The design of the rover also incorporates several successful features of Curiosity. For instance, the entire landing system (which incorporates a sky crane and heat shield) and the rover’s chassis have been recreated using leftover parts that were originally intended for Curiosity.
There’s also the rover’s radioisotope thermoelectric generator – i.e. the nuclear motor – which was also originally intended as a backup part for Curiosity. But it will also have several upgraded instrument on board that allow for a new guidance and control technique. Known as “Terrain Relative Navigation”, this new landing method allows for greater maneuverability during descent.
Another new feature is the rover’s drill system, which will collect core samples and store them in sealed tubes. These tubes will then be left in a “cache” on the surface, where they will be retrieved by future missions and brought back to Earth – which will constitute the first sample-return mission from the Red Planet.
In this respect, Mars 2020 will help pave the way for a crewed mission to the Red Planet, which NASA hopes to mount sometime in the 2030s. The probe will also conduct numerous studies designed to improve landing techniques and assess the planet’s natural resources and hazards, as well as coming up with methods to allow astronauts to live off the environment.
In terms of hazards, the probe will be looking at Martian weather patterns, dust storms, and other potential environmental conditions that will affect human astronauts living and working on the surface. It will also test out a method for producing oxygen from the Martian atmosphere and identifying sources of subsurface water (as a source of drinking water, oxygen, and hydrogen fuel).
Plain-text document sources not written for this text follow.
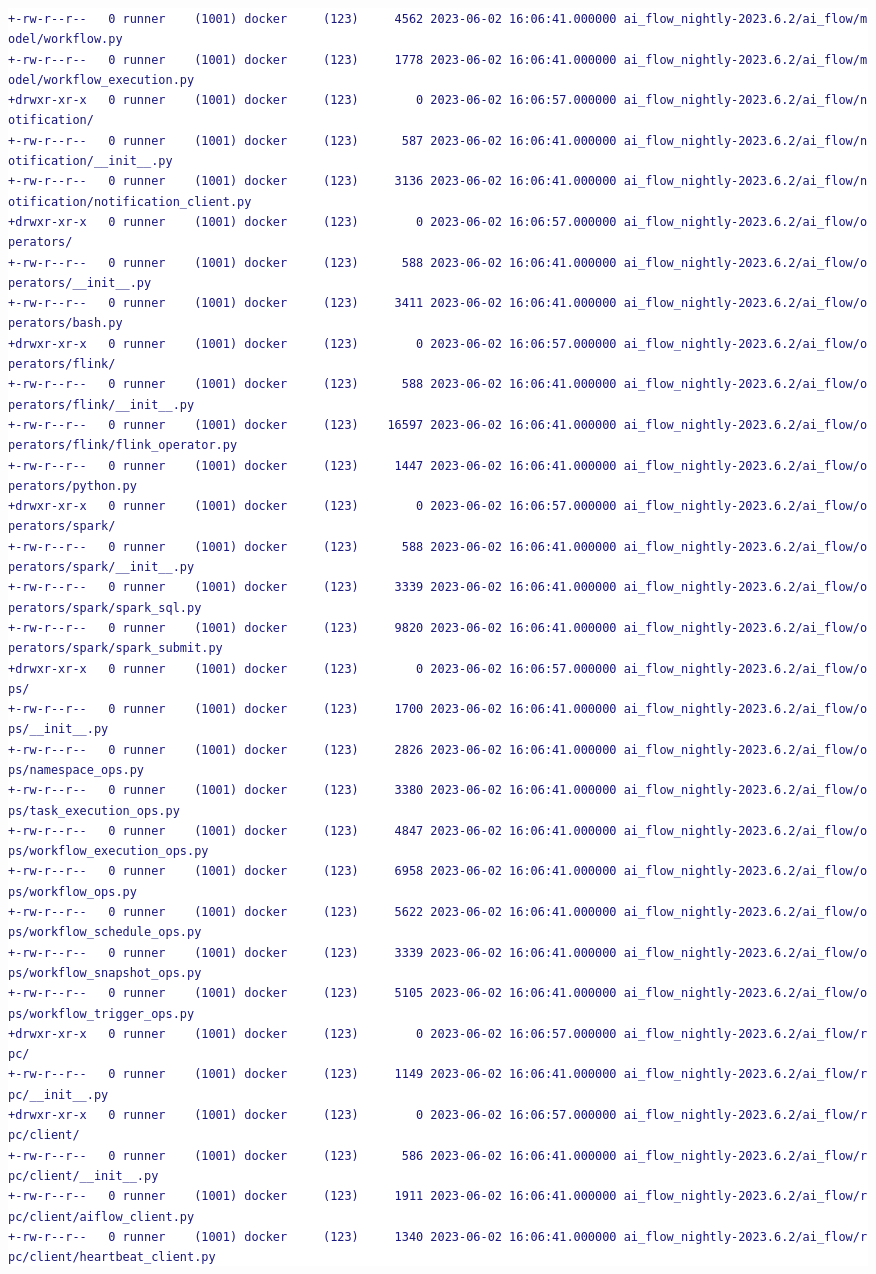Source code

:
 ```diff
+-rw-r--r--   0 runner    (1001) docker     (123)     4562 2023-06-02 16:06:41.000000 ai_flow_nightly-2023.6.2/ai_flow/model/workflow.py
+-rw-r--r--   0 runner    (1001) docker     (123)     1778 2023-06-02 16:06:41.000000 ai_flow_nightly-2023.6.2/ai_flow/model/workflow_execution.py
+drwxr-xr-x   0 runner    (1001) docker     (123)        0 2023-06-02 16:06:57.000000 ai_flow_nightly-2023.6.2/ai_flow/notification/
+-rw-r--r--   0 runner    (1001) docker     (123)      587 2023-06-02 16:06:41.000000 ai_flow_nightly-2023.6.2/ai_flow/notification/__init__.py
+-rw-r--r--   0 runner    (1001) docker     (123)     3136 2023-06-02 16:06:41.000000 ai_flow_nightly-2023.6.2/ai_flow/notification/notification_client.py
+drwxr-xr-x   0 runner    (1001) docker     (123)        0 2023-06-02 16:06:57.000000 ai_flow_nightly-2023.6.2/ai_flow/operators/
+-rw-r--r--   0 runner    (1001) docker     (123)      588 2023-06-02 16:06:41.000000 ai_flow_nightly-2023.6.2/ai_flow/operators/__init__.py
+-rw-r--r--   0 runner    (1001) docker     (123)     3411 2023-06-02 16:06:41.000000 ai_flow_nightly-2023.6.2/ai_flow/operators/bash.py
+drwxr-xr-x   0 runner    (1001) docker     (123)        0 2023-06-02 16:06:57.000000 ai_flow_nightly-2023.6.2/ai_flow/operators/flink/
+-rw-r--r--   0 runner    (1001) docker     (123)      588 2023-06-02 16:06:41.000000 ai_flow_nightly-2023.6.2/ai_flow/operators/flink/__init__.py
+-rw-r--r--   0 runner    (1001) docker     (123)    16597 2023-06-02 16:06:41.000000 ai_flow_nightly-2023.6.2/ai_flow/operators/flink/flink_operator.py
+-rw-r--r--   0 runner    (1001) docker     (123)     1447 2023-06-02 16:06:41.000000 ai_flow_nightly-2023.6.2/ai_flow/operators/python.py
+drwxr-xr-x   0 runner    (1001) docker     (123)        0 2023-06-02 16:06:57.000000 ai_flow_nightly-2023.6.2/ai_flow/operators/spark/
+-rw-r--r--   0 runner    (1001) docker     (123)      588 2023-06-02 16:06:41.000000 ai_flow_nightly-2023.6.2/ai_flow/operators/spark/__init__.py
+-rw-r--r--   0 runner    (1001) docker     (123)     3339 2023-06-02 16:06:41.000000 ai_flow_nightly-2023.6.2/ai_flow/operators/spark/spark_sql.py
+-rw-r--r--   0 runner    (1001) docker     (123)     9820 2023-06-02 16:06:41.000000 ai_flow_nightly-2023.6.2/ai_flow/operators/spark/spark_submit.py
+drwxr-xr-x   0 runner    (1001) docker     (123)        0 2023-06-02 16:06:57.000000 ai_flow_nightly-2023.6.2/ai_flow/ops/
+-rw-r--r--   0 runner    (1001) docker     (123)     1700 2023-06-02 16:06:41.000000 ai_flow_nightly-2023.6.2/ai_flow/ops/__init__.py
+-rw-r--r--   0 runner    (1001) docker     (123)     2826 2023-06-02 16:06:41.000000 ai_flow_nightly-2023.6.2/ai_flow/ops/namespace_ops.py
+-rw-r--r--   0 runner    (1001) docker     (123)     3380 2023-06-02 16:06:41.000000 ai_flow_nightly-2023.6.2/ai_flow/ops/task_execution_ops.py
+-rw-r--r--   0 runner    (1001) docker     (123)     4847 2023-06-02 16:06:41.000000 ai_flow_nightly-2023.6.2/ai_flow/ops/workflow_execution_ops.py
+-rw-r--r--   0 runner    (1001) docker     (123)     6958 2023-06-02 16:06:41.000000 ai_flow_nightly-2023.6.2/ai_flow/ops/workflow_ops.py
+-rw-r--r--   0 runner    (1001) docker     (123)     5622 2023-06-02 16:06:41.000000 ai_flow_nightly-2023.6.2/ai_flow/ops/workflow_schedule_ops.py
+-rw-r--r--   0 runner    (1001) docker     (123)     3339 2023-06-02 16:06:41.000000 ai_flow_nightly-2023.6.2/ai_flow/ops/workflow_snapshot_ops.py
+-rw-r--r--   0 runner    (1001) docker     (123)     5105 2023-06-02 16:06:41.000000 ai_flow_nightly-2023.6.2/ai_flow/ops/workflow_trigger_ops.py
+drwxr-xr-x   0 runner    (1001) docker     (123)        0 2023-06-02 16:06:57.000000 ai_flow_nightly-2023.6.2/ai_flow/rpc/
+-rw-r--r--   0 runner    (1001) docker     (123)     1149 2023-06-02 16:06:41.000000 ai_flow_nightly-2023.6.2/ai_flow/rpc/__init__.py
+drwxr-xr-x   0 runner    (1001) docker     (123)        0 2023-06-02 16:06:57.000000 ai_flow_nightly-2023.6.2/ai_flow/rpc/client/
+-rw-r--r--   0 runner    (1001) docker     (123)      586 2023-06-02 16:06:41.000000 ai_flow_nightly-2023.6.2/ai_flow/rpc/client/__init__.py
+-rw-r--r--   0 runner    (1001) docker     (123)     1911 2023-06-02 16:06:41.000000 ai_flow_nightly-2023.6.2/ai_flow/rpc/client/aiflow_client.py
+-rw-r--r--   0 runner    (1001) docker     (123)     1340 2023-06-02 16:06:41.000000 ai_flow_nightly-2023.6.2/ai_flow/rpc/client/heartbeat_client.py
```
As NASA stated in their press release, the Mars 2020 mission will “offer opportunities to deploy new capabilities developed through investments by NASA’s Space Technology Program and Human Exploration and Operations Mission Directorate, as well as contributions from international partners.”
They also emphasized the opportunities to learn ho future human explorers could rely on in-situ resource utilization as a way of reducing the amount of materials needed to be shipped – which will not only cut down on launch costs but ensure that future missions to the planet are more self-reliant.
The total cost for NASA to launch Mars 2020 is approximately $243 million. This assessment includes the cost of launch services, processing costs for the spacecraft and its power source, launch vehicle integration and tracking, data and telemetry support.
The use of spare parts has also meant reduced expenditure on the overall mission. In total, the Mars 2020 rover and its launch will cost and estimated $2.1 billion USD, which represents a significant savings over previous missions like the Mars Science Laboratory – which cost a total of $2.5 billion USD.
Between now and 2020, NASA also intends to launch the Interior Exploration using Seismic Investigations, Geodesy and Heat Transport (InSight) lander mission, which is currently targeted for 2018. This and the Mars 2020 rover will be the latest in a long line of orbiters, rovers and landers that are seeking to unlock the mysteries of the Red Planet and prepare it for human visitors!